Even a book such as ‘Scottish Football Quotations’, put together by Kenny MacDonald gives a flavour of the sport: the humour, the passion and the idiotic Colemanballs said from time to time. And Kevin McCarra’s ‘Scottish Football: A Pictorial History: From 1867 to the Present Day’, a product of a travelling cultural exhibition, is a gorgeous book, filled with carefully chosen photos. Of particular pride to myself is that all five goals of Dundee United’s annihilation of Borussia Moenchengladbach are shown over two and a half pages!
That brings us to the world of the football club history. There is a significant public market and appetite for these books. Peter Rundo and Mike Watson’s, ‘Dundee United: The Official Centenary History’ is the sort of quality book we don’t get about history or politics, impeccably researched and put together, with a welter of facts, figures and photos. At the other end of the spectrum, ‘Pointless’ by Jeff Connor told another story. A year in the life of East Stirling, as they struggled at the bottom of the Third Division, a side of the game we don’t hear enough about in Scotland: the local volunteers and heroes who week in week out keep these teams going!
Strangest books? Well, David Bennie’s eccentric rambling account of his love for Celtic, ‘Not Playing For Celtic: Another Paradise Lost’ and ‘A Season in Hell’, a tour round every ground in the country, take some beating. These are in the author’s own words, ‘soccerati’ accounts – a word made out of combining soccer and cognoscenti – implying a wide ranging and critical knowledge of the game.
The worst? Well, there are many candidates. Particularly pointless was Harry Reid, ex-editor of ‘The Herald’, whose ‘The Final Whistle? Scottish Football: The Best and Worst of Times’, seemed to be a collection of observations on the game, which weren’t considered or interesting. Ian Black, he of the awful Edinburgers vs. Wegies books, managed in ‘Tales of the Tartan Army’ to make the whole crazy experience seem somehow boring and diminished. Surely an achievement!

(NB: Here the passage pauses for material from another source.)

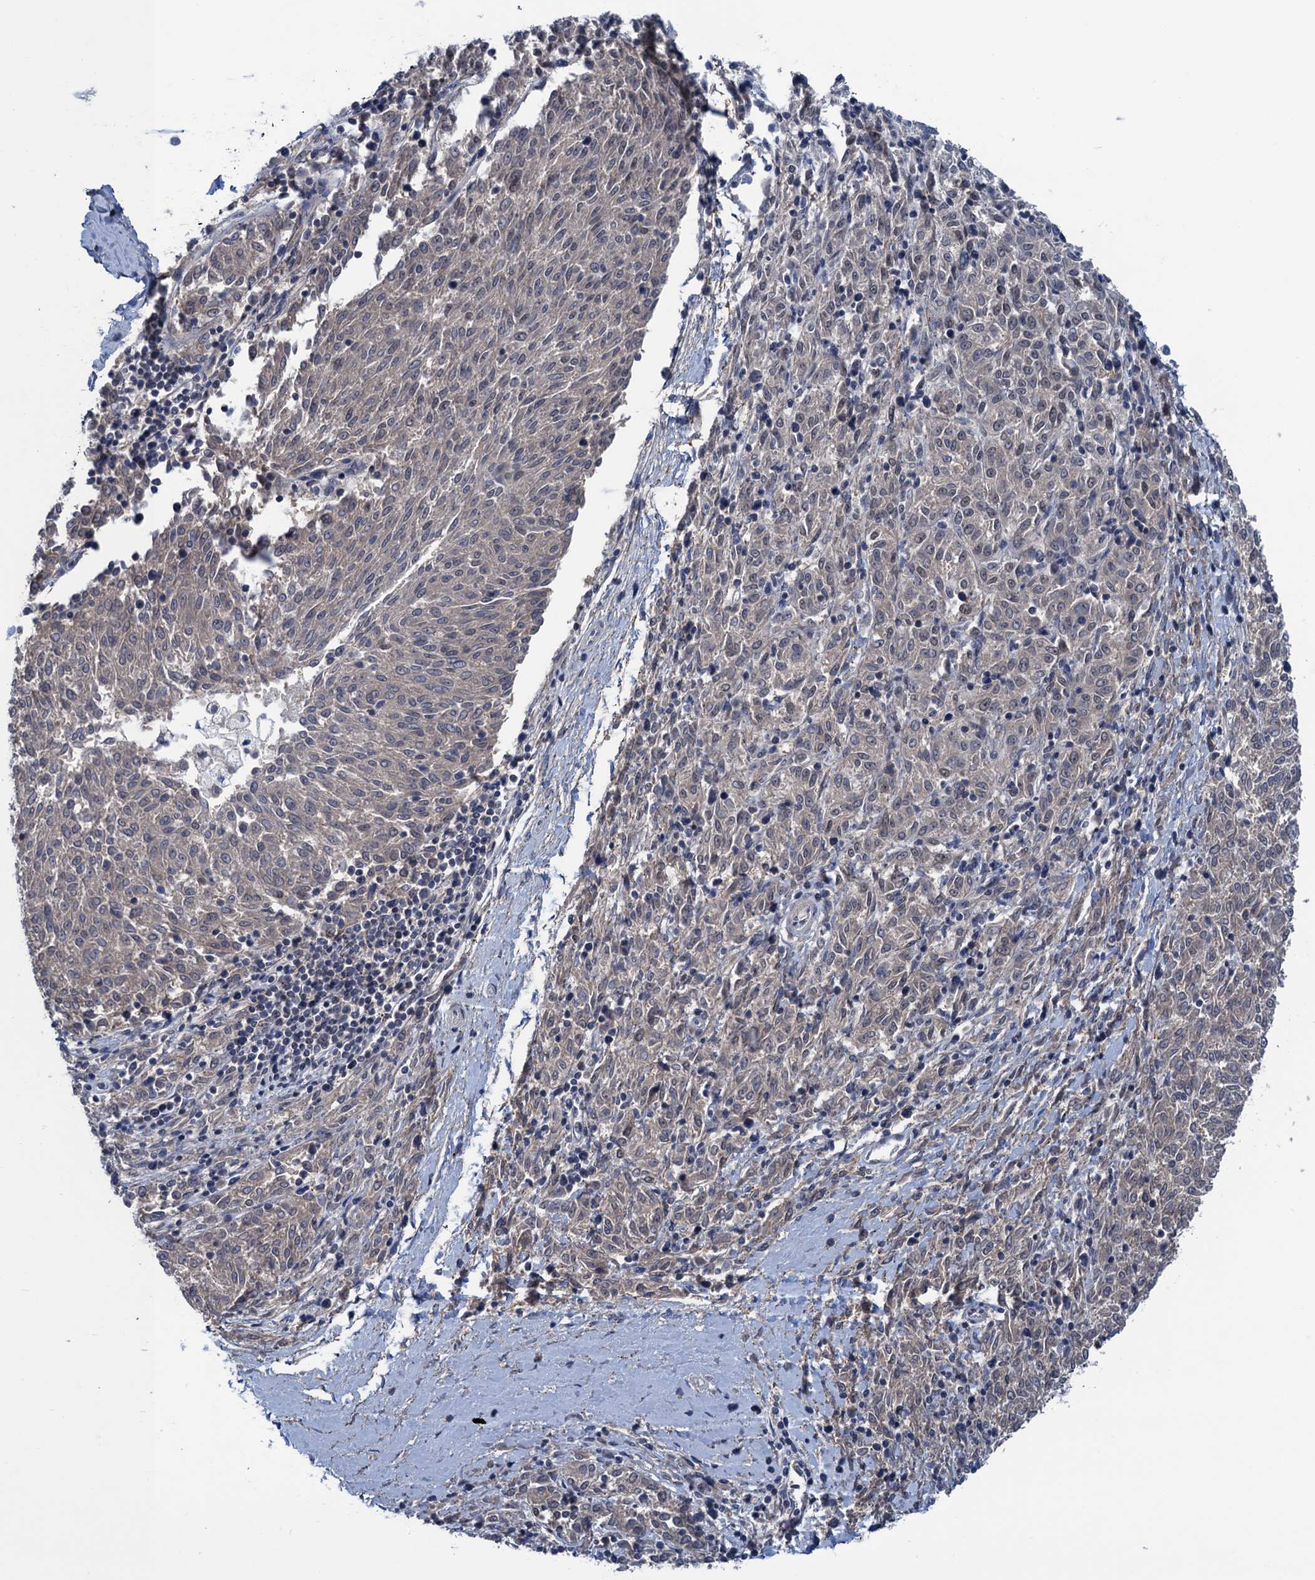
{"staining": {"intensity": "weak", "quantity": "<25%", "location": "nuclear"}, "tissue": "melanoma", "cell_type": "Tumor cells", "image_type": "cancer", "snomed": [{"axis": "morphology", "description": "Malignant melanoma, NOS"}, {"axis": "topography", "description": "Skin"}], "caption": "Immunohistochemistry of melanoma reveals no expression in tumor cells.", "gene": "SAE1", "patient": {"sex": "female", "age": 72}}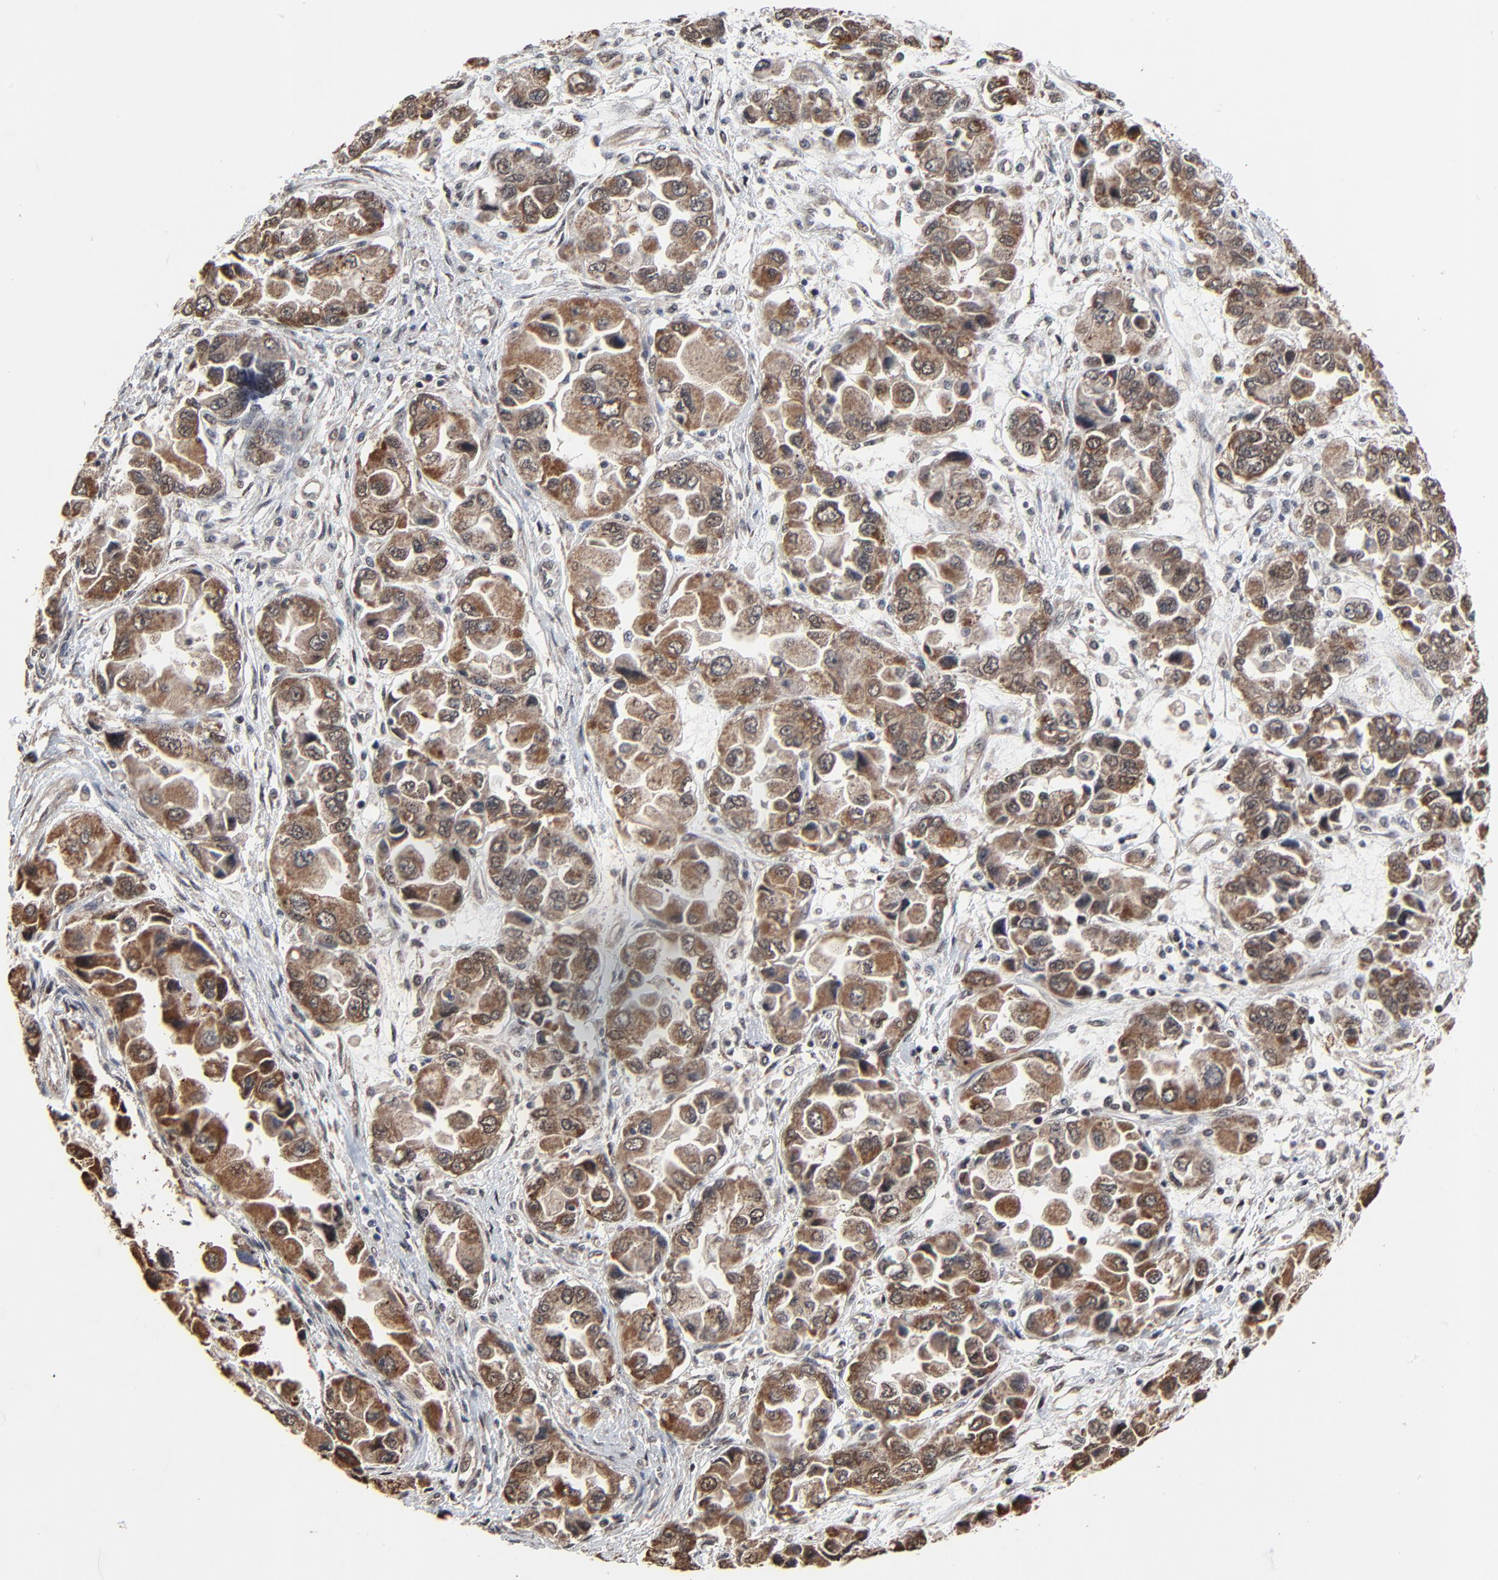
{"staining": {"intensity": "moderate", "quantity": "25%-75%", "location": "cytoplasmic/membranous"}, "tissue": "ovarian cancer", "cell_type": "Tumor cells", "image_type": "cancer", "snomed": [{"axis": "morphology", "description": "Cystadenocarcinoma, serous, NOS"}, {"axis": "topography", "description": "Ovary"}], "caption": "Ovarian serous cystadenocarcinoma tissue demonstrates moderate cytoplasmic/membranous expression in approximately 25%-75% of tumor cells", "gene": "RHOJ", "patient": {"sex": "female", "age": 84}}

Then there are the disappointments. Scottish football still lacks some very good reference books. Alex Graham’s ‘Football in Scotland: A Statistical Record 1873-2005’ is nearly what it says, but it is laid out in a manner which looks straight from the computer spreadsheet. While having every league result and Scottish Cup semis and finals, he omits the League Cup. ‘An Encyclopaedia of Scottish Football’ by David Potter and Phil H. Jones, could have been that book. Clearly a labour of love, its A-Z style about everything, clubs, players, events, reduces the entries on the clubs, and so means it isn’t as comprehensive as it should be.
It is salutary to end with the story of East Stirling. They had been written off so many times, patronised and laughed at, and yet, happy days have come again to this most unlikely quarter!
Good times can come again to the wider game, if we manage to escape the bone-headed grasp of some of our football administrators (and even commentators). Scottish football still has a heartbeat, and something to offer as a game of skill and intrigue. And there is even a currency and constituency out there for football, but urgent reform and overhaul is needed if football’s future place and health is to be secure.